Fossil Fuel Divestment Doubles In Size, Reaching $5 Trillion

Global fossil fuel divestment continues to grow, with new figures showing that divestment has doubled in size, and now represents $5 trillion in assets under management across 688 institutions in 76 countries.

Global fossil fuel divestment continues to grow, with new figures showing that divestment has doubled in size, and now represents $5 trillion in assets under management across 688 institutions in 76 countries.

According to a new report from Arabella Advisors, the global divestment of fossil fuels doubled in size since September of 2015, and contains commitments from 688 institutions and 58,399 individuals, across 76 countries, representing $5 trillion in assets under management. The report, Global Fossil Fuel Divestment and Clean Energy Investment Movement, was published Monday by the Divest-Invest network exactly a year after the Paris Agreement was reached.

“As we enter the final weeks of 2016, the hottest year in history, the success of the divestment movement is undeniable,” said May Boeve, 350.org Executive Director. “What began on a few college campuses in the US has spread to every corner of the world, squarely into the financial mainstream. Divestment has permeated every sector of society: from universities and pension funds, to philanthropic and cultural institutions, to cities, faith groups, insurance companies and more. Now at $5 trillion, the movement is unstoppable. Institutions and investors must choose whether to be on the right side of history.”

“In the face of intensifying climate impacts, and regressive and anti-climate governments like the Trump administration, it’s more critical than ever that our institutions — especially at the local level — step up to break free from fossil fuel companies.”

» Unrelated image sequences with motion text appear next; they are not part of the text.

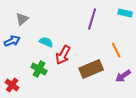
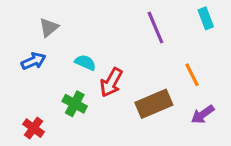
cyan rectangle: (125, 13) -> (206, 18), turned 56
purple line: (92, 19) -> (155, 28), turned -40

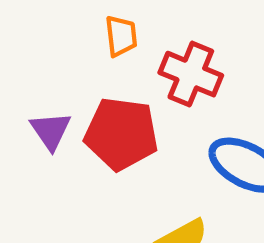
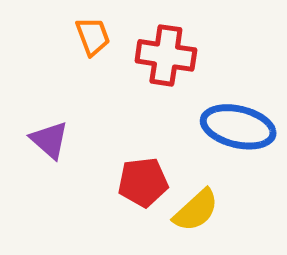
red pentagon: (121, 134) -> (143, 182), moved, size x0.7

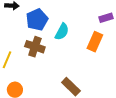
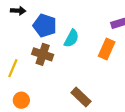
blue pentagon: (37, 20) -> (45, 26), turned -30

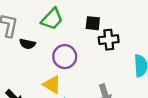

The authors of the report make an interesting analysis of the global divestment movement, which originally started out as a movement “sparked by mission-driven institutions acting out of a moral imperative to confront the climate crisis.” The second wave of divestment was “driven by financial concerns about economic risk from stranded fossil fuel assets” — a topic we have discussed at length here at CleanTechnica. However, the authors note that since then, the reasons for divestment have expanded, and gained more legitimacy:

“Now, diverse legal scholars, businesses, and investors are warning that fiduciaries who fail to consider climate change risks in their investment analyses and decisions may be at risk of breaching their legal duty as fiduciaries. The emerging view that fiduciary duty may actively compel divestment of fossil fuels has the potential to pressure financial managers and institutions that once argued their fiduciary roles acted as a barrier to consideration of climate risk.”

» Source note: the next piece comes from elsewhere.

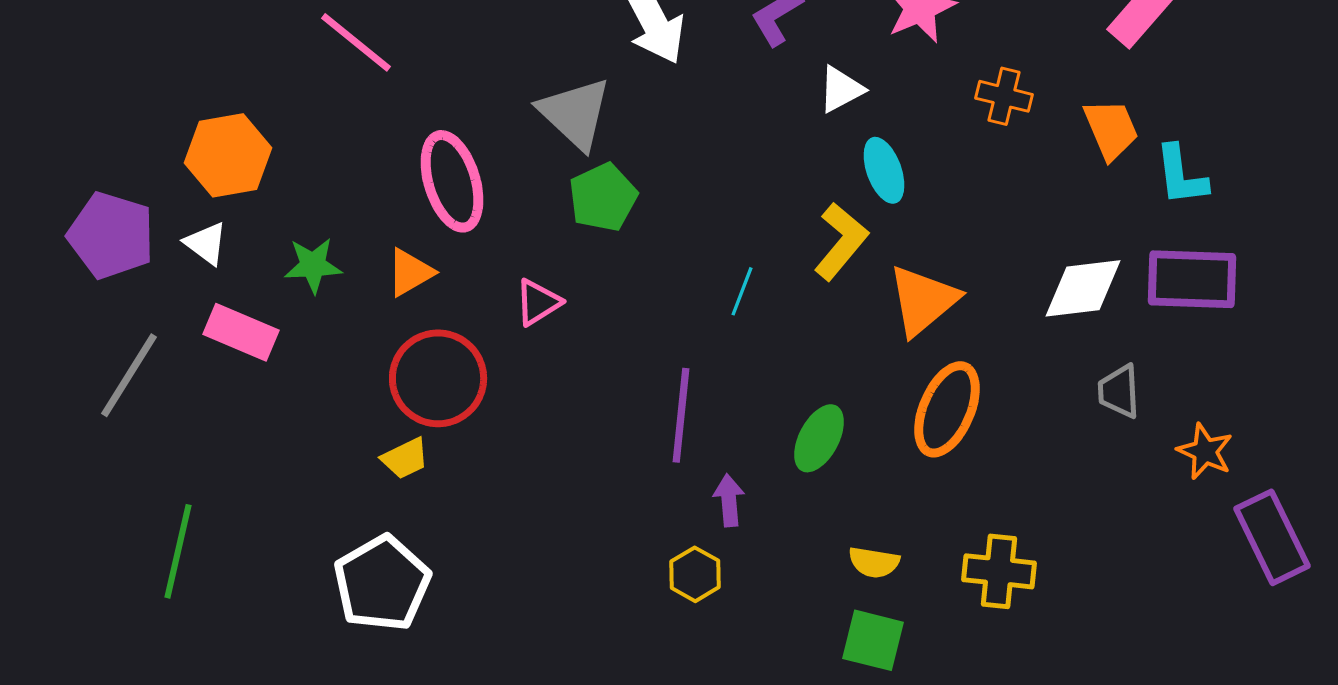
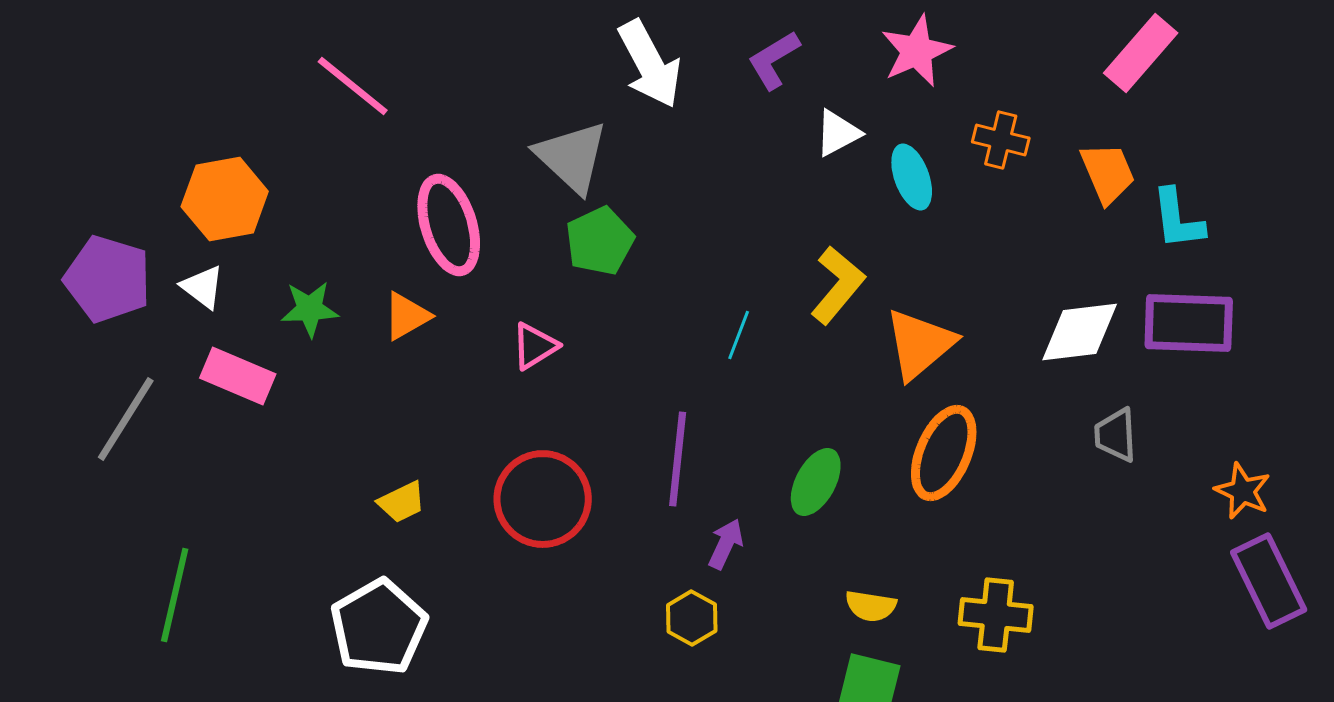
cyan ellipse: (884, 170) -> (912, 177), moved
red circle: (438, 378) -> (543, 499), moved
orange star: (1205, 451) -> (1243, 491), moved
purple arrow: (729, 500) -> (726, 544), turned 30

“The financial markets are fast losing faith in the investment case for fossil fuels,” said Mark Campanale, founder and executive director of Carbon Tracker Initiative. “A technological revolution is underway in the energy and transportation sectors, as cheap solar and electric cars take away demand for coal and oil. With a climate trifecta of physical risks, stranded assets and the threat of legal liability — fiduciaries are now on notice to implement measures to protect their portfolios. Over time, climate risk management will likely become an enforceable obligation, as financial market regulators stand ready to move from rhetoric to tough action.”

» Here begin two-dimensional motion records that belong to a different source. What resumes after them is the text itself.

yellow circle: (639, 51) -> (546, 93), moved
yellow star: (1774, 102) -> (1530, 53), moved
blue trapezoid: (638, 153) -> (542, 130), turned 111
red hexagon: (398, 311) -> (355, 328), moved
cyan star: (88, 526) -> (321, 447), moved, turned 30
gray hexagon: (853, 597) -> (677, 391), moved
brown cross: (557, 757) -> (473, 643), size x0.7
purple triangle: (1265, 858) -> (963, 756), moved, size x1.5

The outworking of these trends is the emergence of new clean energy investment vehicles, fossil-free funds, large investment deals, capital commitments, and coalitions all driving more capital to the clean energy sector — buoyed by the clean energy sector’s own growth and development. As such, clean energy investment reached $329 billion in 2015, thanks in part to several divesting institutions making commitments to redirect their investments to clean energy. Specifically, the report concludes that individuals and institutions “that have pledged to both divest and invest in clean energy and climate solutions collectively hold $1.3 trillion in assets” — a healthy reservoir of potential investment into clean energy.